However, I got all the cherry I needed for a little over $200. It would have cost almost $1000 at Rockler (and they only usually have one or two 6/4 or larger boards).


----------



## TCCcabinetmaker (Dec 14, 2011)

I have not seen it mentioned so I will….

In flooring, stair treads and so on it is important to put the crown of the grain to the top. The cup to the bottom. This is to help prevent the floor boards (in this case treads) from bowing out of shape.

Edge joining is fine, but use a strong glue like titebond 3. It really is a simple process to make stair treads.


----------



## reedwood (Jan 27, 2011)

My question is: is this an existing staircase? Are you removing old 2x carpeted steps and installing 4/4 Cherry treads? What do the mop boards and risers look like? Do you have access to the back of the stairs?

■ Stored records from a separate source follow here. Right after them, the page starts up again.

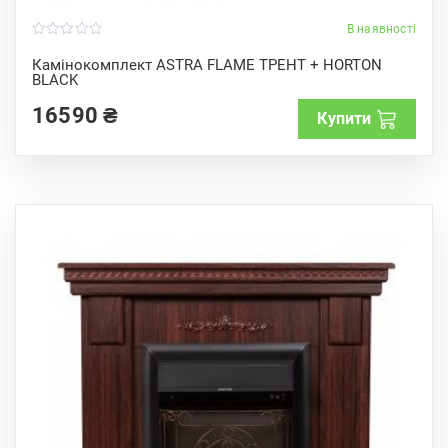
В наявності
0
o
Камінокомплект ASTRA FLAME ТРЕНТ + HORTON
u
BLACK
t
o
f
16590
₴
Купити
5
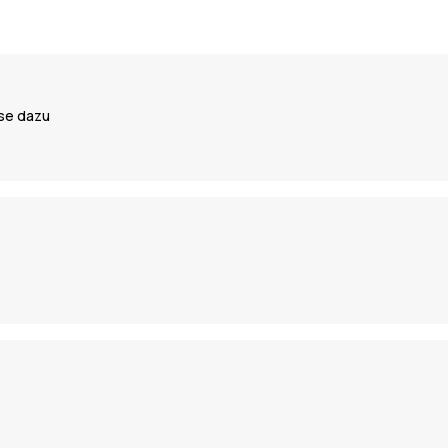
ose dazu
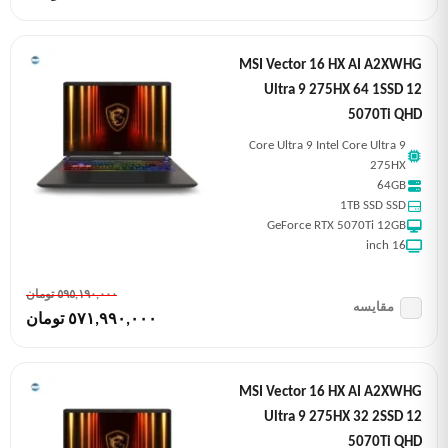
MSI Vector 16 HX AI A2XWHG
Ultra 9 275HX 64 1SSD 12
5070Ti QHD
Core Ultra 9 Intel Core Ultra 9
275HX
64GB
1TB SSD SSD
GeForce RTX 5070Ti 12GB
16 inch
٥٩٥,١٩٠,٠٠٠ تومان
مقایسه
٥٧١,٩٩٠,٠٠٠ تومان
MSI Vector 16 HX AI A2XWHG
Ultra 9 275HX 32 2SSD 12
5070Ti QHD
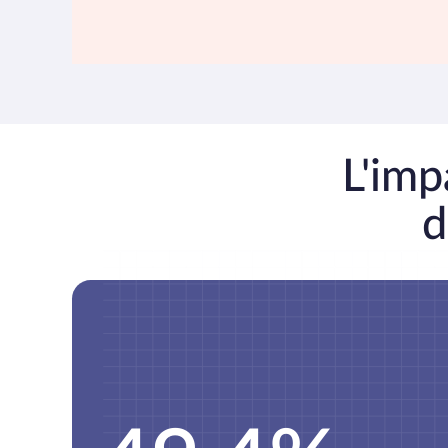
L'imp
d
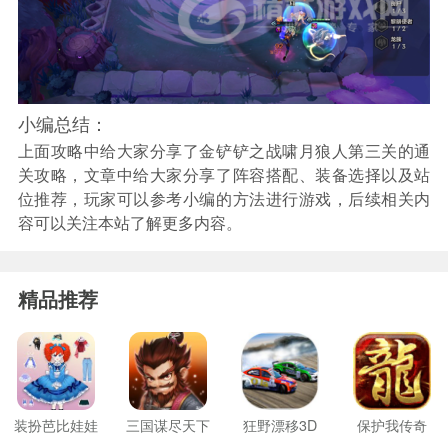
小编总结：
上面攻略中给大家分享了金铲铲之战啸月狼人第三关的通
关攻略，文章中给大家分享了阵容搭配、装备选择以及站
位推荐，玩家可以参考小编的方法进行游戏，后续相关内
容可以关注本站了解更多内容。
精品推荐
装扮芭比娃娃
三国谋尽天下
狂野漂移3D
保护我传奇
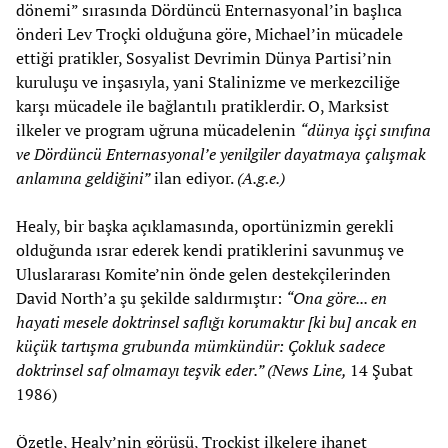
dönemi” sırasında Dördüncü Enternasyonal’in başlıca
önderi Lev Troçki olduğuna göre, Michael’in mücadele
ettiği pratikler, Sosyalist Devrimin Dünya Partisi’nin
kuruluşu ve inşasıyla, yani Stalinizme ve merkezciliğe
karşı mücadele ile bağlantılı pratiklerdir. O, Marksist
ilkeler ve program uğruna mücadelenin
“dünya işçi sınıfına
ve Dördüncü Enternasyonal’e yenilgiler dayatmaya çalışmak
anlamına geldiğini”
ilan ediyor.
(A.g.e.)
Healy, bir başka açıklamasında, oportünizmin gerekli
olduğunda ısrar ederek kendi pratiklerini savunmuş ve
Uluslararası Komite’nin önde gelen destekçilerinden
David North’a şu şekilde saldırmıştır:
“Ona göre... en
hayati mesele doktrinsel saflığı korumaktır [ki bu] ancak en
küçük tartışma grubunda mümkündür: Çokluk sadece
doktrinsel saf olmamayı teşvik eder.” (News Line,
14 Şubat
1986)
Özetle, Healy’nin görüşü, Troçkist ilkelere ihanet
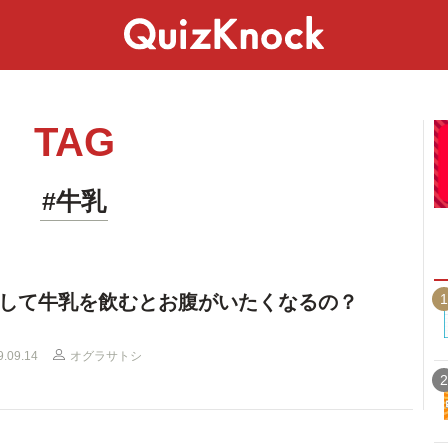
スペシャル
ライフ
ことば
カルチャー
TAG
#牛乳
1
して牛乳を飲むとお腹がいたくなるの？
9.09.14
オグラサトシ
2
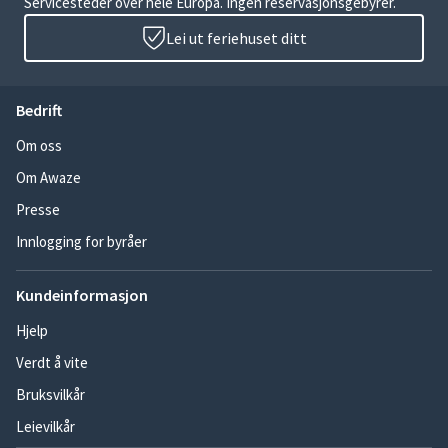
Servicesteder over hele Europa. Ingen reservasjonsgebyrer.
Lei ut feriehuset ditt
Bedrift
Om oss
Om Awaze
Presse
Innlogging for byråer
Kundeinformasjon
Hjelp
Verdt å vite
Bruksvilkår
Leievilkår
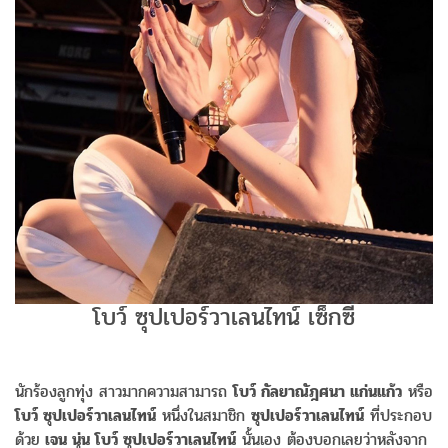
โบว์ ซุปเปอร์วาเลนไทน์ เซ็กซี่
นักร้องลูกทุ่ง สาวมากความสามารถ
โบว์ กัลยาณัฎศนา แก่นแก้ว
หรือ
โบว์ ซุปเปอร์วาเลนไทน์
หนึ่งในสมาชิก
ซุปเปอร์วาเลนไทน์
ที่ประกอบ
ด้วย
เจน นุ่น โบว์ ซุปเปอร์วาเลนไทน์
นั้นเอง ต้องบอกเลยว่าหลังจาก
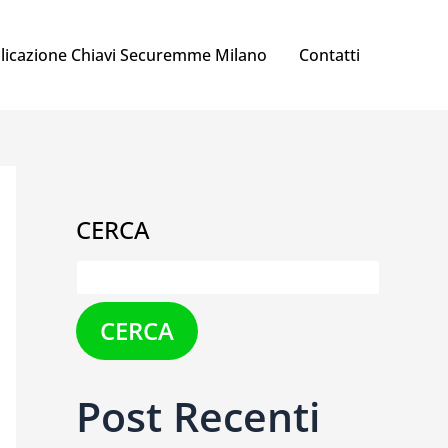
licazione Chiavi Securemme Milano
Contatti
CERCA
CERCA
Post Recenti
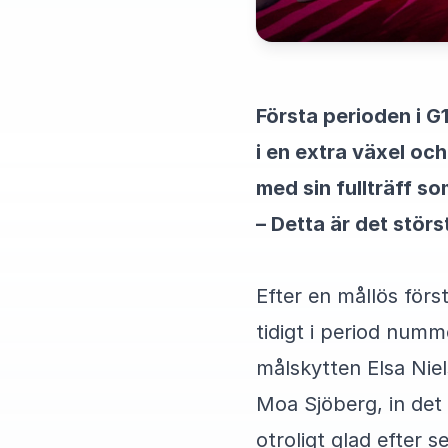
Första perioden i G
i en extra växel och
med sin fullträff s
– Detta är det stör
Efter en mållös för
tidigt i period num
målskytten Elsa Nie
Moa Sjöberg, in det
otroligt glad efter s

Why cherry? Do you have oak floors? You do know that cherry is very soft for stair treads. You will need to watch for blotching of the stain too. maybe pre condition the treads. They don't look good next to oak - imo.

This is not an easy job. It will be expensive and very time consuming. Not exactly a novice project but certainly doable if you have a good plan, the right tools and know what you are getting in to.

The other thing - once you start, there is no way to get upstairs so you have to have as much done and ready as possible. Pre prime and paint the risers, Stain and first coat the treads. Do any wall repairs and paint above before you install new stairs.

The biggest problem is fitting the treads to the mop boards and attaching the risers with screws from behind. You may have to remove the drywall.

Is there a dado in the mop board - is this a premade stair case? That is the only way to hide the butt joint well. If you can't hide this joint in a dado, I would suggest you make a stair tread jig that will expand and fit exactly so you won't waist a tread by cutting it an 1/8th too short.

The risers and mop board could be made of poplar and painted white, like your base trim - I assume.

If possible, get a quote from a stair guy and maybe he will give you some direction or point things out you are not aware of. Don't feel bad if you come to the conclusion that this is a bigger job than you realized. Making the treads is the easy part. If a stair guy did the install, you still could do all the finish work which is a lot of work.

Welcome to LJs! the best place to come for more advice than you know what to do with. Be sure to follow up and post some pictures so we can see how it turns out. best of luck!


----------



## jtm (Dec 2, 2013)

Good points.

But I'm no stranger to home renovation projects.
I'd have no trouble installing these if I were doing them. But may dad is, so I don't have to even worry about it.

The reason for cherry is that the staircase ends in the kitchen that my dad just renovated with all cherry cabinets. I told her we could use hard maple and get it to match, but her heart is set on real cherry steps.

Oak is completely out of the question. The other staircase in the house is oak (dad made that one), and she does not want the look of oak in this kitchen (not just the color, but the grain).


----------



## sprucegum (Dec 6, 2012)

I think 10-12% MC is a little too wet. I would rough out the pieces that I want to use and bring them in the house. You said you are in the NE so the house will be pretty dry this time of year they will loose moisture like crazy. I put most of the wood for my winter projects in my wood heated basement for 2-4 weeks. I usually put a sealer coat of poly on the whole project even the parts that don't show.


----------